Rohbau Ablauf und Bauzeit

Der Rohbau Ablauf und Bauzeit im Detail

Der Rohbau Ablauf und Bauzeit sind entscheidende Aspekte für jeden Bauherrn. Es ist ein Samstagmorgen im März, als Familie Brenner zum ersten Mal seit der Bodenplatte wieder auf ihrem Grundstück steht. Vier Wochen waren sie nicht da, urlaubsbedingt, und was sie jetzt sehen, lässt sie kurz sprachlos innehalten: Wo vorher nur eine graue Betonfläche lag, ragen nun Wände empor, man erkennt bereits die Fensteröffnungen, ja sogar die Kontur des künftigen Wohnzimmers. „Das ging aber schnell“, sagt Herr Brenner zu seiner Frau, während der Polier auf dem Gerüst kurz herüberwinkt.
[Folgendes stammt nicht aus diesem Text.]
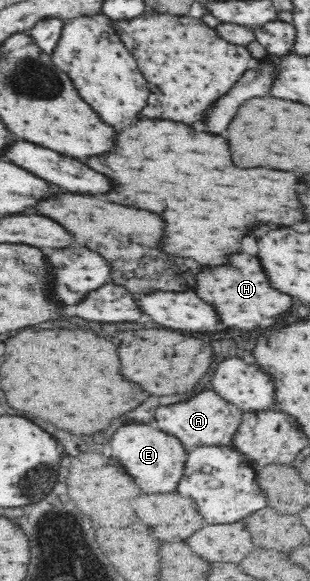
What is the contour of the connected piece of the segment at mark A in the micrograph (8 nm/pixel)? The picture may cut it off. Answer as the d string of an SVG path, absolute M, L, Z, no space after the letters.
M199 392L187 402L177 402L171 406L159 406L157 408L157 426L159 430L175 436L185 448L195 446L229 446L237 426L241 422L241 410L235 404L227 404L221 396L215 392Z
Was die beiden nicht ahnen: Genau dieser Eindruck von rasanter Geschwindigkeit und die tatsächliche Realität auf der Baustelle klaffen beim Rohbau oft weit auseinander – und wer die Bauzeit richtig einschätzen will, muss verstehen, was in welcher Reihenfolge passiert und warum manche Phasen scheinbar im Zeitraffer ablaufen, andere sich dagegen zäh hinziehen.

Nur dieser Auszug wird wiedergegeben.